BEGIN

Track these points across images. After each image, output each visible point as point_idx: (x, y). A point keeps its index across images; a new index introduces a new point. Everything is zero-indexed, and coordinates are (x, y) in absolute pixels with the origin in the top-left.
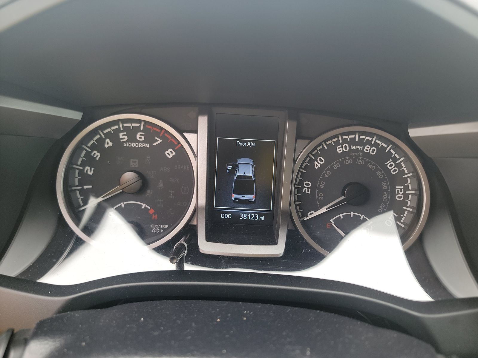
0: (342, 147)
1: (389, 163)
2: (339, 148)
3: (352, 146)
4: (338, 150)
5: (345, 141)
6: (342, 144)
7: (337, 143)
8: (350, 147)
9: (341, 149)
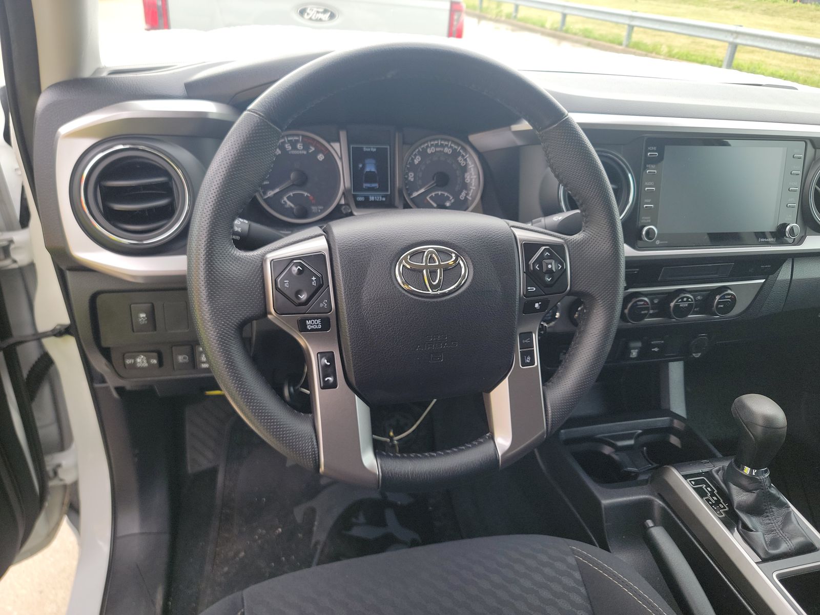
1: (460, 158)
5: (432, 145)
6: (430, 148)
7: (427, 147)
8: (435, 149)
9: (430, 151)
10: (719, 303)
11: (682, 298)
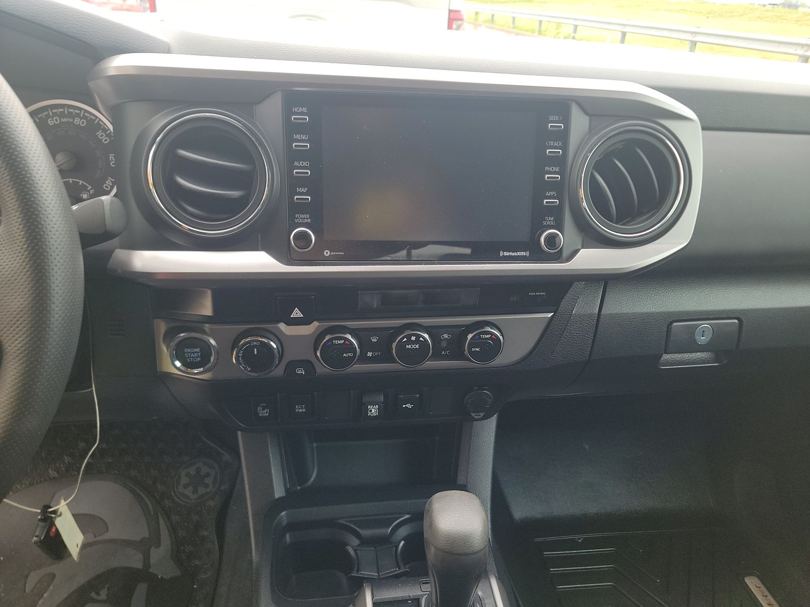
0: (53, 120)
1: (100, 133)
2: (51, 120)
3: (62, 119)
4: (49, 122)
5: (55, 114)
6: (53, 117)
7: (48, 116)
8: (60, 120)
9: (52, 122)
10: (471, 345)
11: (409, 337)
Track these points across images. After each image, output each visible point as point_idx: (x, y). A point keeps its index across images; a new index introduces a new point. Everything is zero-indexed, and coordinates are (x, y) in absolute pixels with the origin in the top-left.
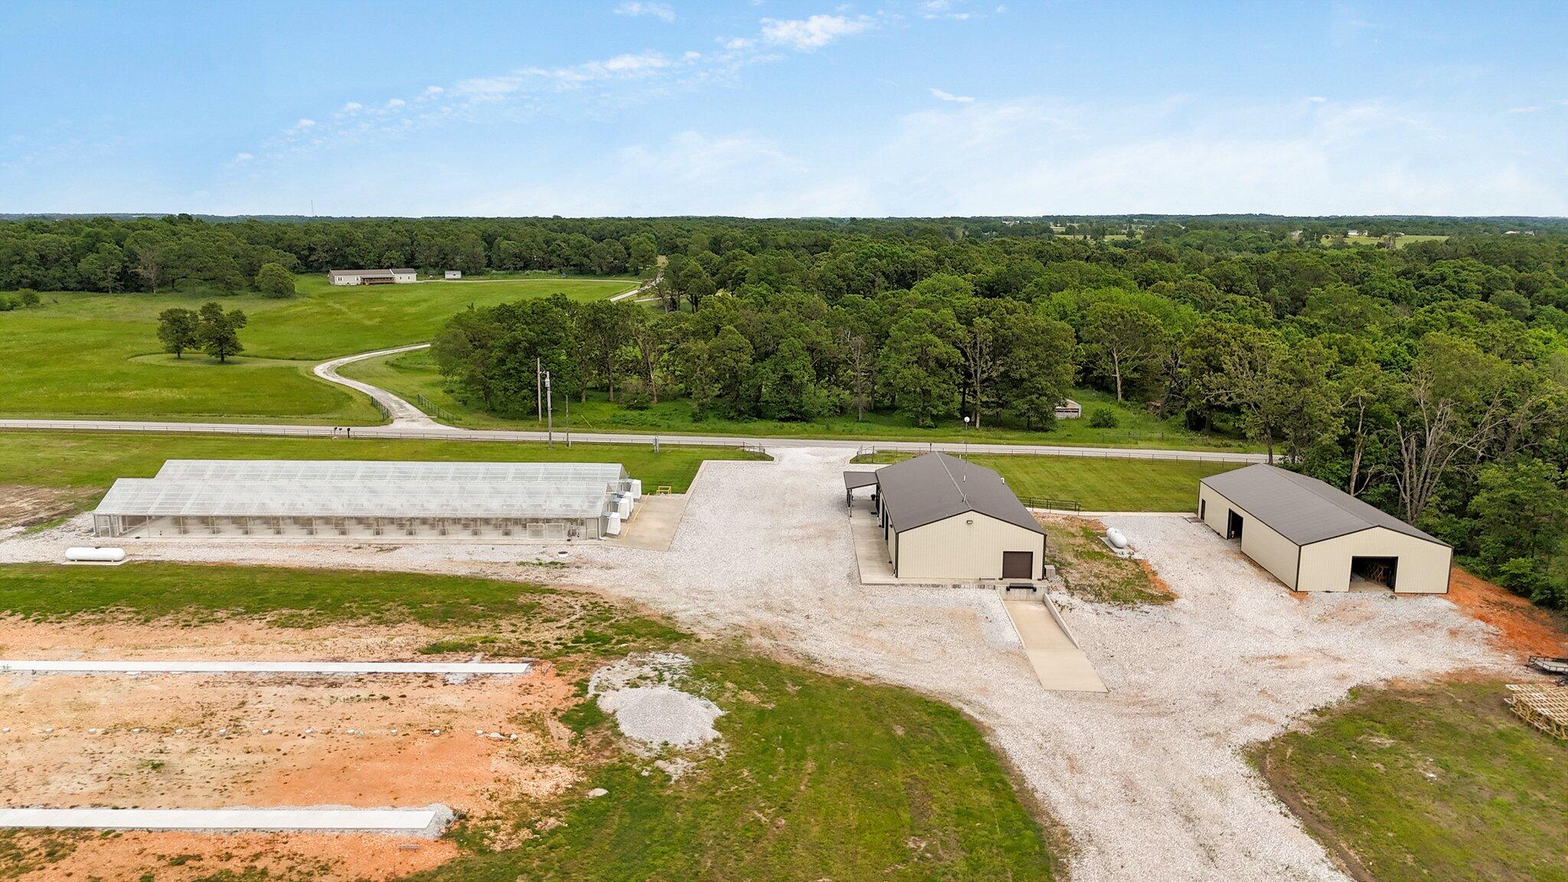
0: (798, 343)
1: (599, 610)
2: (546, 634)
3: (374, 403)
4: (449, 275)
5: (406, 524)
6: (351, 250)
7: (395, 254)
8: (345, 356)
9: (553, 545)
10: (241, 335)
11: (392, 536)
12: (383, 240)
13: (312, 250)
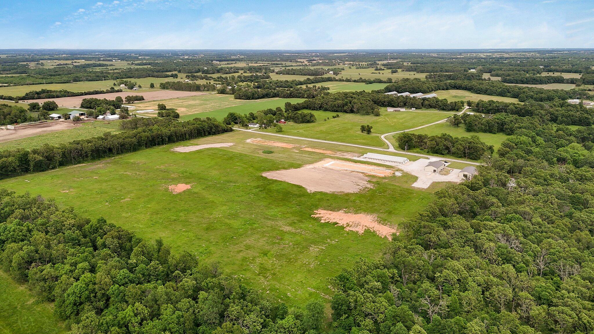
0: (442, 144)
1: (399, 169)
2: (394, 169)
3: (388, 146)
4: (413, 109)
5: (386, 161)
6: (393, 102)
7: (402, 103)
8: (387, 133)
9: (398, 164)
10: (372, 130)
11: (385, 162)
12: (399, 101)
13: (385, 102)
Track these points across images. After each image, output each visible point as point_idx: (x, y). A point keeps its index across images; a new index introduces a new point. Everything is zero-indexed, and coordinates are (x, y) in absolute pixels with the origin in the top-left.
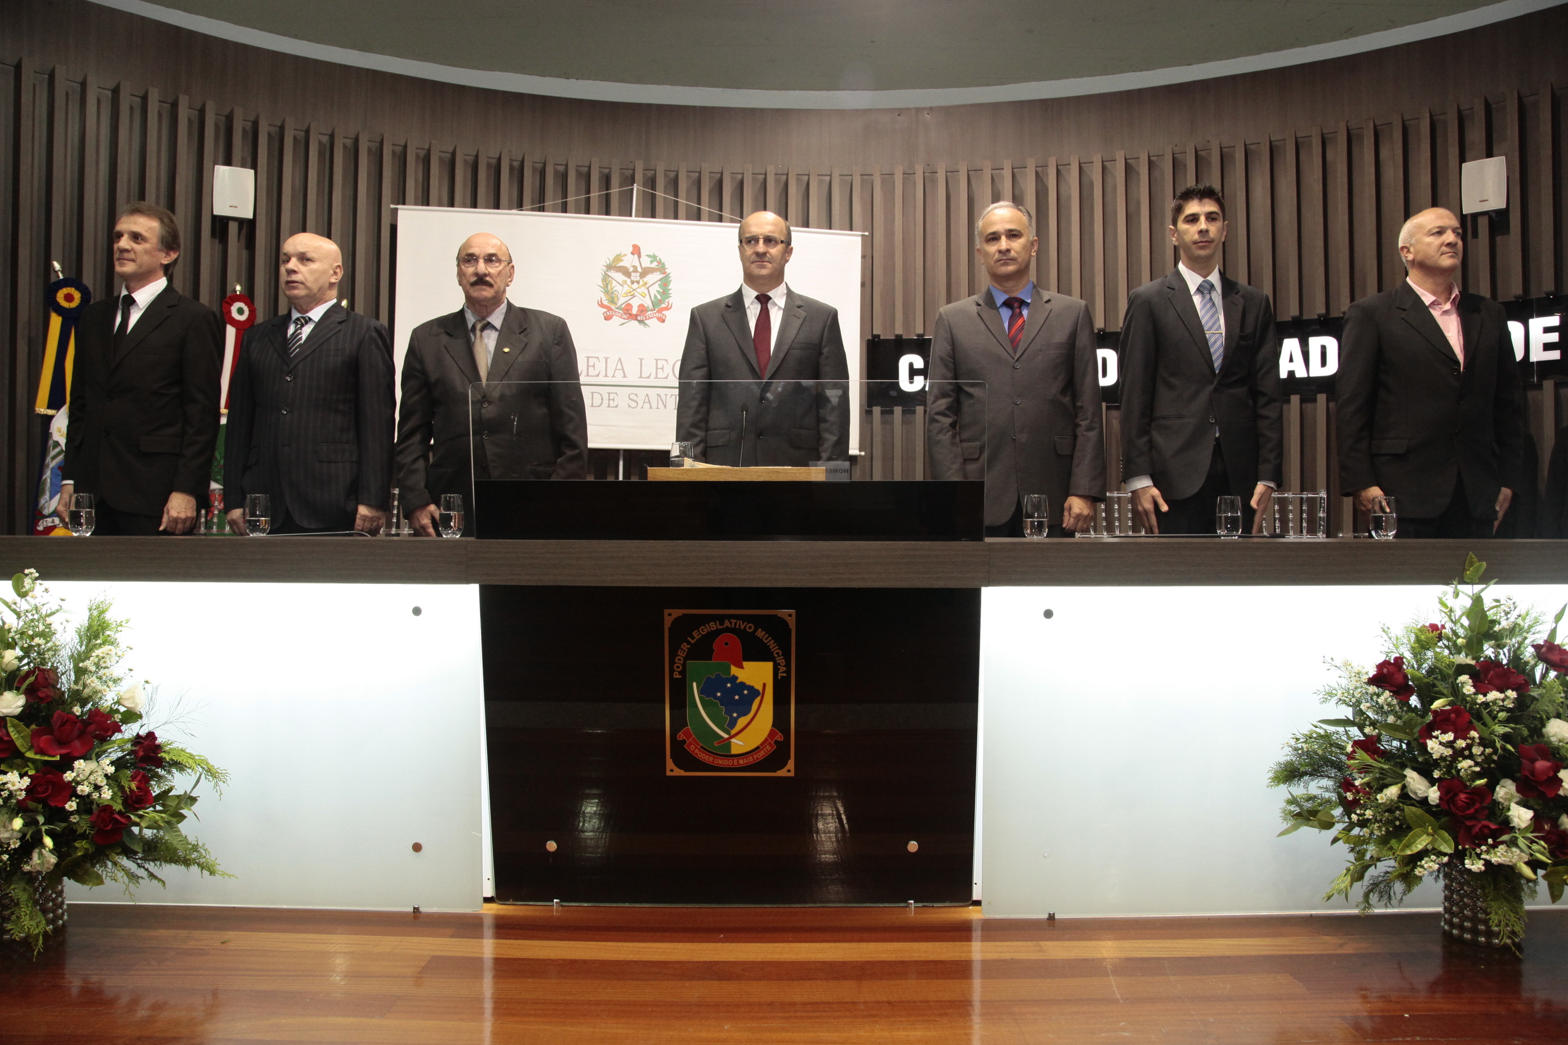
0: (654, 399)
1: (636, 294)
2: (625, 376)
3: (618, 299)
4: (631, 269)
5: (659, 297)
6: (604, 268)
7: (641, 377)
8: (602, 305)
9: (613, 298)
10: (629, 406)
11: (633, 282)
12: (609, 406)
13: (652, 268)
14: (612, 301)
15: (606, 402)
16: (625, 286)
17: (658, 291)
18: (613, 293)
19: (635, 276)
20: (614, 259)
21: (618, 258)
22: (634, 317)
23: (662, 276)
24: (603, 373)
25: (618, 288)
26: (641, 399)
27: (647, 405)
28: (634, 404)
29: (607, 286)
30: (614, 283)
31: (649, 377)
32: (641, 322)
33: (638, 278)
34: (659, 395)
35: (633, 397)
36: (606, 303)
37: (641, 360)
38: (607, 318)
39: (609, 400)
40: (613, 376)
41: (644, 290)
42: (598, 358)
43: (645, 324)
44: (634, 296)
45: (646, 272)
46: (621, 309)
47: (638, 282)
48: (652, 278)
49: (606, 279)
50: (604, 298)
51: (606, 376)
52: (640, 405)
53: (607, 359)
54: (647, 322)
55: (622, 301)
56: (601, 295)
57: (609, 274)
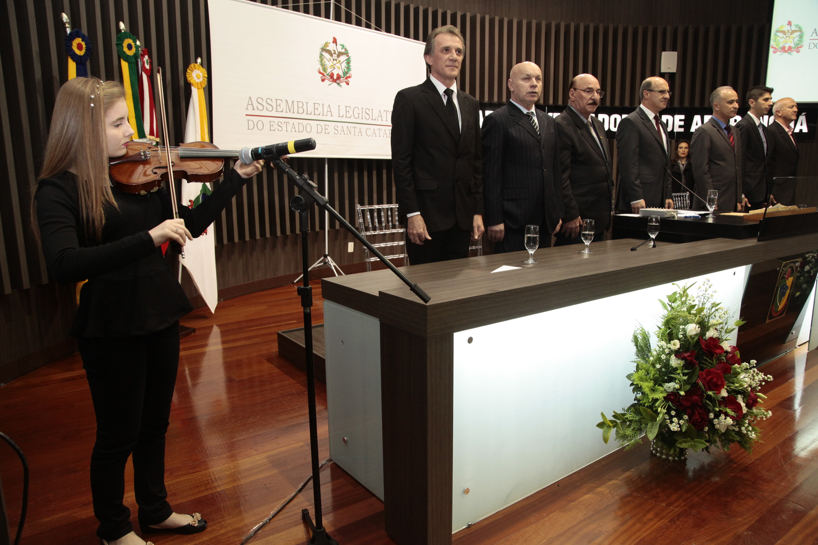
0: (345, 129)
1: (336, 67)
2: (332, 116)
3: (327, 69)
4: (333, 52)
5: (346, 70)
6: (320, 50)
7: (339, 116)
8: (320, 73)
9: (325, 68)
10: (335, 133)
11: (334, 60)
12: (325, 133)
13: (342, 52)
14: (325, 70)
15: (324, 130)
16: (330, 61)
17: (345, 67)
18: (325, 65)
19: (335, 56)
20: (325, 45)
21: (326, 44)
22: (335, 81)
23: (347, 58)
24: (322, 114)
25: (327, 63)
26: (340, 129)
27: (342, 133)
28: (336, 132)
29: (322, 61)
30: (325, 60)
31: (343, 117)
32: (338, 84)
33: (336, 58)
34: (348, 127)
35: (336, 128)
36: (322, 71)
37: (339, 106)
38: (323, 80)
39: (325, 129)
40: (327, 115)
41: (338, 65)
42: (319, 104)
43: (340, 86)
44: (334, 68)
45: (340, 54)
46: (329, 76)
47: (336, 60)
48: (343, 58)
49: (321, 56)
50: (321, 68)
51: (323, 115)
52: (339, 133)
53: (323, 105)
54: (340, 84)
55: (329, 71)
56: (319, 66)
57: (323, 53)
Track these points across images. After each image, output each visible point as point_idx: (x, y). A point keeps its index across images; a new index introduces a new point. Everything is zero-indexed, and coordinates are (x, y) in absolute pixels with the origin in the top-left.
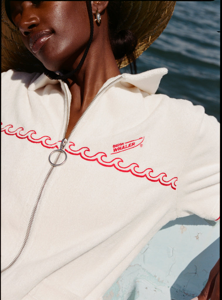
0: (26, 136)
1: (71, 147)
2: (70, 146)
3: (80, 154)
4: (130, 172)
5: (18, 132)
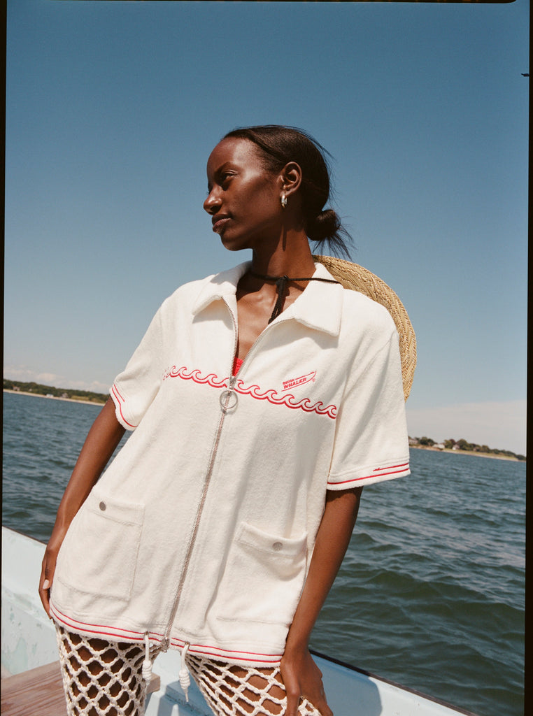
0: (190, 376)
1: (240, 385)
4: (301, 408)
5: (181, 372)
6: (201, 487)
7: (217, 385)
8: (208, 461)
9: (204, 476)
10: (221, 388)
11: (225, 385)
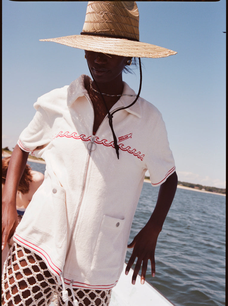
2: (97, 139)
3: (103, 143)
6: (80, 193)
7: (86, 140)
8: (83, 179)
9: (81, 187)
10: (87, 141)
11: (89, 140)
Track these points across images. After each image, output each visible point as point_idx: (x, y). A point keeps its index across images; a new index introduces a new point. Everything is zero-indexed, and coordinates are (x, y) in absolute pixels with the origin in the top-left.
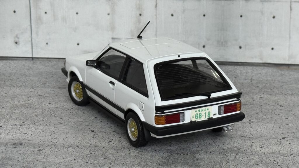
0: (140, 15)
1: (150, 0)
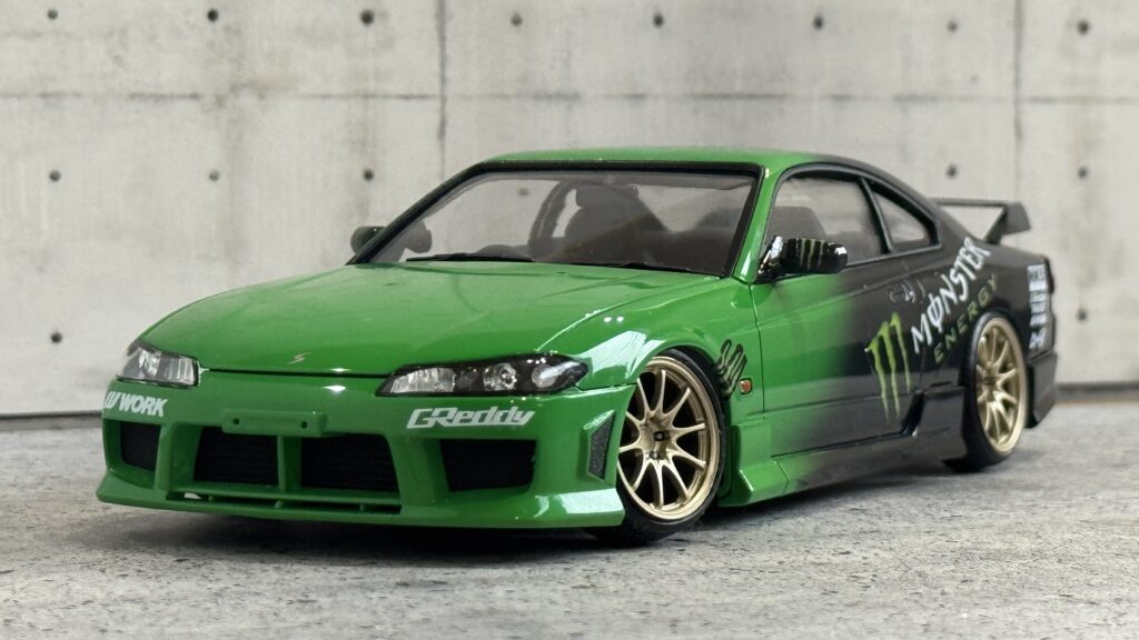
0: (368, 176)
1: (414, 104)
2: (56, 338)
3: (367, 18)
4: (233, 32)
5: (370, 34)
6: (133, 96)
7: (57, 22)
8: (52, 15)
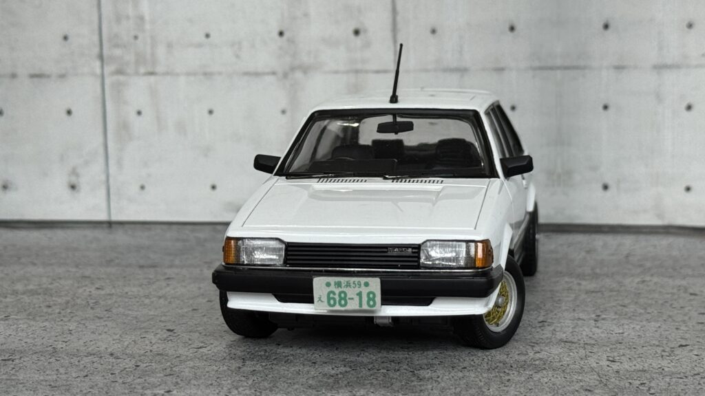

END

## EXERCISE PROMPT
The pictures stay out; everything else in the records above must be repeated exactly.

## SOLUTION TO THIS PROBLEM
Track these points across images. After each image, output each visible point as point_idx: (x, y). A point keeps its index across images; a new index introduces a new point. Everything is zero-indexed, and coordinates are (x, y) in absolute pixels with the origin in the top-left.
0: (342, 147)
1: (389, 163)
2: (339, 148)
3: (352, 146)
4: (338, 150)
5: (345, 141)
6: (342, 144)
7: (337, 143)
8: (350, 147)
9: (341, 149)
1: (460, 158)
5: (432, 145)
6: (430, 148)
7: (427, 147)
8: (435, 149)
9: (430, 151)
10: (719, 303)
11: (682, 298)
0: (53, 120)
1: (100, 133)
2: (51, 120)
3: (62, 119)
4: (49, 122)
5: (55, 114)
6: (53, 117)
7: (48, 116)
8: (60, 120)
9: (52, 122)
10: (471, 345)
11: (409, 337)
Track these points across images. After each image, output each visible point as point_idx: (x, y). A point keeps its index across images; a new index introduces a new point. Everything is zero-indexed, and coordinates are (x, y) in absolute pixels with the origin in the top-left.
0: (798, 343)
1: (599, 610)
2: (546, 634)
3: (374, 403)
4: (449, 275)
5: (406, 524)
6: (351, 250)
7: (395, 254)
8: (345, 356)
9: (553, 545)
10: (241, 335)
11: (392, 536)
12: (383, 240)
13: (312, 250)
0: (442, 144)
1: (399, 169)
2: (394, 169)
3: (388, 146)
4: (413, 109)
5: (386, 161)
6: (393, 102)
7: (402, 103)
8: (387, 133)
9: (398, 164)
10: (372, 130)
11: (385, 162)
12: (399, 101)
13: (385, 102)
Track these points across images. After each image, output each visible point as point_idx: (x, y). A point keeps its index across images; a new index introduces a new point. Everything is zero-indexed, and coordinates are (x, y) in absolute pixels with the origin in the top-left.
0: (654, 399)
1: (636, 294)
2: (625, 376)
3: (618, 299)
4: (631, 269)
5: (659, 297)
6: (604, 268)
7: (641, 377)
8: (602, 305)
9: (613, 298)
10: (629, 406)
11: (633, 282)
12: (609, 406)
13: (652, 268)
14: (612, 301)
15: (606, 402)
16: (625, 286)
17: (658, 291)
18: (613, 293)
19: (635, 276)
20: (614, 259)
21: (618, 258)
22: (634, 317)
23: (662, 276)
24: (603, 373)
25: (618, 288)
26: (641, 399)
27: (647, 405)
28: (634, 404)
29: (607, 286)
30: (614, 283)
31: (649, 377)
32: (641, 322)
33: (638, 278)
34: (659, 395)
35: (633, 397)
36: (606, 303)
37: (641, 360)
38: (607, 318)
39: (609, 400)
40: (613, 376)
41: (644, 290)
42: (598, 358)
43: (645, 324)
44: (634, 296)
45: (646, 272)
46: (621, 309)
47: (638, 282)
48: (652, 278)
49: (606, 279)
50: (604, 298)
51: (606, 376)
52: (640, 405)
53: (607, 359)
54: (647, 322)
55: (622, 301)
56: (601, 295)
57: (609, 274)
0: (345, 129)
1: (336, 67)
2: (332, 116)
3: (327, 69)
4: (333, 52)
5: (346, 70)
6: (320, 50)
7: (339, 116)
8: (320, 73)
9: (325, 68)
10: (335, 133)
11: (334, 60)
12: (325, 133)
13: (342, 52)
14: (325, 70)
15: (324, 130)
16: (330, 61)
17: (345, 67)
18: (325, 65)
19: (335, 56)
20: (325, 45)
21: (326, 44)
22: (335, 81)
23: (347, 58)
24: (322, 114)
25: (327, 63)
26: (340, 129)
27: (342, 133)
28: (336, 132)
29: (322, 61)
30: (325, 60)
31: (343, 117)
32: (338, 84)
33: (336, 58)
34: (348, 127)
35: (336, 128)
36: (322, 71)
37: (339, 106)
38: (323, 80)
39: (325, 129)
40: (327, 115)
41: (338, 65)
42: (319, 104)
43: (340, 86)
44: (334, 68)
45: (340, 54)
46: (329, 76)
47: (336, 60)
48: (343, 58)
49: (321, 56)
50: (321, 68)
51: (323, 115)
52: (339, 133)
53: (323, 105)
54: (340, 84)
55: (329, 71)
56: (319, 66)
57: (323, 53)
Track these points across images. After each image, output each visible point as point_idx: (x, y). A point keeps its index across images; a new index introduces a new point. Everything is zero-indexed, and coordinates are (x, y) in absolute pixels with the origin in the top-left.
0: (26, 136)
1: (71, 147)
2: (70, 146)
3: (80, 154)
4: (130, 172)
5: (18, 132)
0: (190, 376)
1: (240, 385)
4: (301, 408)
5: (181, 372)
6: (201, 487)
7: (217, 385)
8: (208, 461)
9: (204, 476)
10: (221, 388)
11: (225, 385)
2: (97, 139)
3: (103, 143)
6: (80, 193)
7: (86, 140)
8: (83, 179)
9: (81, 187)
10: (87, 141)
11: (89, 140)
Track these points across images. After each image, output each visible point as point_idx: (x, y). A point keeps its index across images; a new index introduces a new point. Everything is zero-indexed, and coordinates are (x, y) in absolute pixels with the origin in the top-left.
0: (140, 15)
1: (150, 0)
0: (368, 176)
1: (414, 104)
2: (56, 338)
3: (367, 18)
4: (233, 32)
5: (370, 34)
6: (133, 96)
7: (57, 22)
8: (52, 15)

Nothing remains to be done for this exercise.